▶ _Aim of the exercise_
Below is a block of records; reproduce all of them exactly and leave out any pictures.

▶ _Material to process_

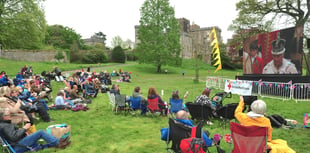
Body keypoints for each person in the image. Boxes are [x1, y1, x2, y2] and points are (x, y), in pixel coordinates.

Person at [0, 110, 70, 152]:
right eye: (8, 114)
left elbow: (13, 134)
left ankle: (57, 141)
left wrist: (23, 132)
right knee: (40, 132)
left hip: (17, 143)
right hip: (17, 146)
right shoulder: (5, 126)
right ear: (3, 117)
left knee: (39, 135)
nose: (10, 115)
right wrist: (24, 128)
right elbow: (14, 137)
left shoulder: (5, 124)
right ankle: (57, 142)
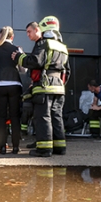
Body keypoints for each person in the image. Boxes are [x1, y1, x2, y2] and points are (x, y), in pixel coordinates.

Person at [13, 17, 70, 157]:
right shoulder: (63, 47)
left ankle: (44, 149)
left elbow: (36, 61)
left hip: (45, 87)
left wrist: (19, 57)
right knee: (57, 116)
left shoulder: (44, 44)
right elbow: (67, 71)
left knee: (43, 117)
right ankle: (60, 147)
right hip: (59, 88)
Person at [0, 27, 24, 154]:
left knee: (1, 116)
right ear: (12, 37)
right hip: (15, 84)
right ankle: (16, 147)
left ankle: (2, 147)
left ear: (0, 36)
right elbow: (23, 70)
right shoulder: (17, 49)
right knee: (15, 116)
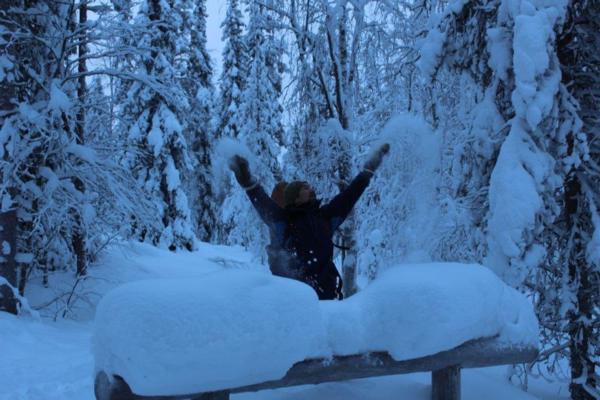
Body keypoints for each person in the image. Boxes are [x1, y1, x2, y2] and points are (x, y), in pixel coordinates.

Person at [229, 144, 390, 300]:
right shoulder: (283, 220)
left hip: (326, 296)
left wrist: (368, 171)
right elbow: (262, 201)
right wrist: (247, 181)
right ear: (295, 197)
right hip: (292, 298)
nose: (310, 188)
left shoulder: (325, 216)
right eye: (305, 188)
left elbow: (349, 196)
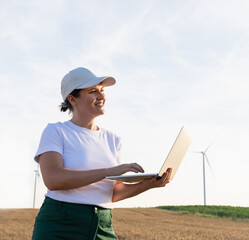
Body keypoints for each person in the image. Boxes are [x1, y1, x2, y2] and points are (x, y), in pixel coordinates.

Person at [32, 67, 172, 240]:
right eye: (92, 91)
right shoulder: (56, 131)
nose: (101, 96)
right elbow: (53, 179)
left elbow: (112, 192)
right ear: (72, 99)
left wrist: (149, 184)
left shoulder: (113, 139)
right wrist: (109, 171)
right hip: (60, 223)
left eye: (102, 90)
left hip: (102, 224)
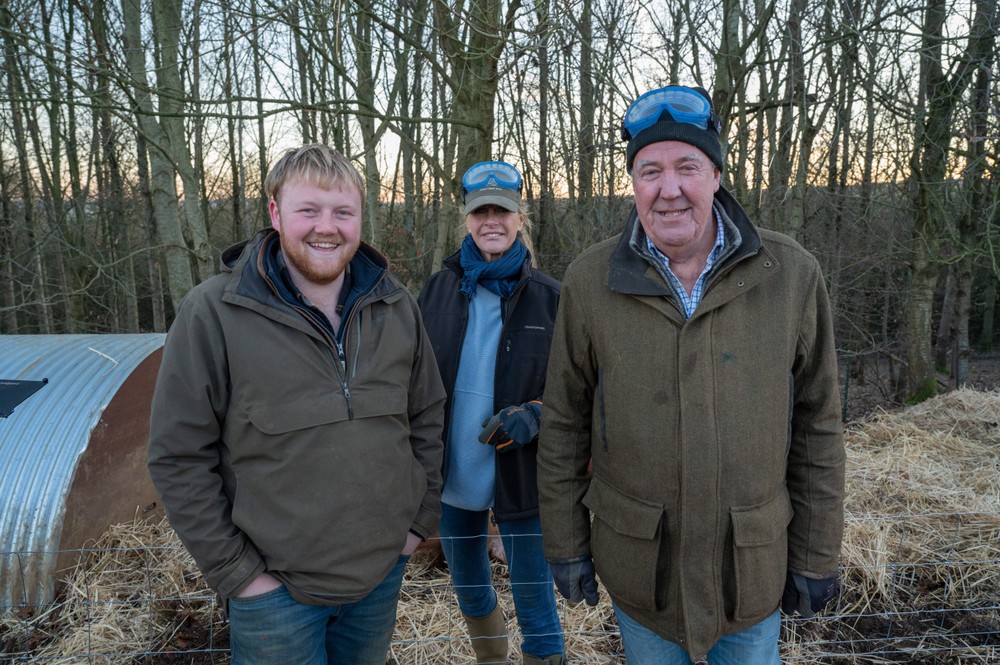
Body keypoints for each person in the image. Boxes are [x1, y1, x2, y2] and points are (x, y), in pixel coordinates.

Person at [536, 85, 846, 664]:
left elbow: (819, 426)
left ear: (718, 175)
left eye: (687, 167)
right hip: (642, 572)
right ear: (633, 183)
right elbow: (563, 423)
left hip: (748, 572)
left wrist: (814, 555)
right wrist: (567, 543)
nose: (669, 188)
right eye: (650, 170)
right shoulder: (589, 280)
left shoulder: (791, 274)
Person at [147, 144, 446, 665]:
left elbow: (427, 418)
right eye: (308, 209)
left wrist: (416, 525)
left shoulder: (395, 307)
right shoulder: (215, 313)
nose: (325, 227)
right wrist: (241, 576)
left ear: (359, 219)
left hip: (377, 581)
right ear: (275, 213)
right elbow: (178, 456)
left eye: (342, 212)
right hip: (274, 595)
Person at [418, 161, 566, 665]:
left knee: (535, 604)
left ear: (519, 217)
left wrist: (537, 414)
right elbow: (411, 379)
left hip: (521, 477)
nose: (492, 221)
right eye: (480, 211)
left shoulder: (549, 299)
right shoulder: (437, 292)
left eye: (502, 211)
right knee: (472, 593)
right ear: (467, 218)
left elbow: (581, 392)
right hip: (453, 473)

▶ _Worked solution_
Body keypoints for each person in the image. Boxes are [x1, y1, x2, y2] and points are (x, y), in pixel coordinates.

Person at [0, 110, 70, 152]:
right eye: (8, 114)
left elbow: (13, 134)
left ankle: (57, 141)
left wrist: (23, 132)
right knee: (40, 132)
left hip: (17, 143)
right hip: (17, 146)
right shoulder: (5, 126)
right ear: (3, 117)
left knee: (39, 135)
nose: (10, 115)
right wrist: (24, 128)
right elbow: (14, 137)
left shoulder: (5, 124)
right ankle: (57, 142)
Body keypoints for each person in the image. Boxes are [x1, y1, x2, y2] and points are (x, y), in pixel coordinates.

Person at [13, 17, 70, 157]:
right shoulder: (63, 47)
left ankle: (44, 149)
left elbow: (36, 61)
left hip: (45, 87)
left wrist: (19, 57)
right knee: (57, 116)
left shoulder: (44, 44)
right elbow: (67, 71)
left knee: (43, 117)
right ankle: (60, 147)
right hip: (59, 88)
Person at [0, 27, 24, 154]:
left knee: (1, 116)
right ear: (12, 37)
right hip: (15, 84)
right ankle: (16, 147)
left ankle: (2, 147)
left ear: (0, 36)
right elbow: (23, 70)
right shoulder: (17, 49)
right knee: (15, 116)
Body keypoints for each person in the image. Boxes are [x1, y1, x2, y2] and points are (x, y), in pixel coordinates.

Person at [229, 144, 390, 300]:
right shoulder: (283, 220)
left hip: (326, 296)
left wrist: (368, 171)
right elbow: (262, 201)
right wrist: (247, 181)
right ear: (295, 197)
right hip: (292, 298)
nose: (310, 188)
left shoulder: (325, 216)
right eye: (305, 188)
left elbow: (349, 196)
Body keypoints for each person in the image. Boxes are [x1, y1, x2, y2] and points are (x, y), in pixel coordinates.

Person at [32, 67, 172, 240]:
right eye: (92, 91)
right shoulder: (56, 131)
nose: (101, 96)
right elbow: (53, 179)
left elbow: (112, 192)
right ear: (72, 99)
left wrist: (149, 184)
left shoulder: (113, 139)
right wrist: (109, 171)
right hip: (60, 223)
left eye: (102, 90)
left hip: (102, 224)
Body keypoints for each person in the image. Boxes are [x1, y1, x2, y2] and points are (x, y), in pixel coordinates.

Person at [536, 85, 846, 664]:
left elbow: (819, 426)
left ear: (718, 175)
left eye: (687, 167)
right hip: (642, 572)
right ear: (633, 183)
right elbow: (563, 423)
left hip: (748, 572)
left wrist: (814, 555)
right wrist: (567, 543)
nose: (669, 188)
right eye: (650, 170)
right shoulder: (589, 280)
left shoulder: (791, 274)
Person at [147, 144, 446, 665]:
left elbow: (427, 418)
right eye: (308, 209)
left wrist: (416, 525)
left shoulder: (395, 307)
right shoulder: (215, 313)
nose: (325, 227)
right wrist: (241, 576)
left ear: (359, 219)
left hip: (377, 581)
right ear: (275, 213)
right elbow: (178, 456)
left eye: (342, 212)
right hip: (274, 595)
Person at [418, 161, 566, 665]:
left knee: (535, 604)
left ear: (519, 217)
left wrist: (537, 414)
right elbow: (411, 379)
left hip: (521, 477)
nose: (492, 221)
right eye: (480, 211)
left shoulder: (549, 299)
right shoulder: (437, 292)
left eye: (502, 211)
right knee: (472, 593)
right ear: (467, 218)
left elbow: (581, 392)
right hip: (453, 473)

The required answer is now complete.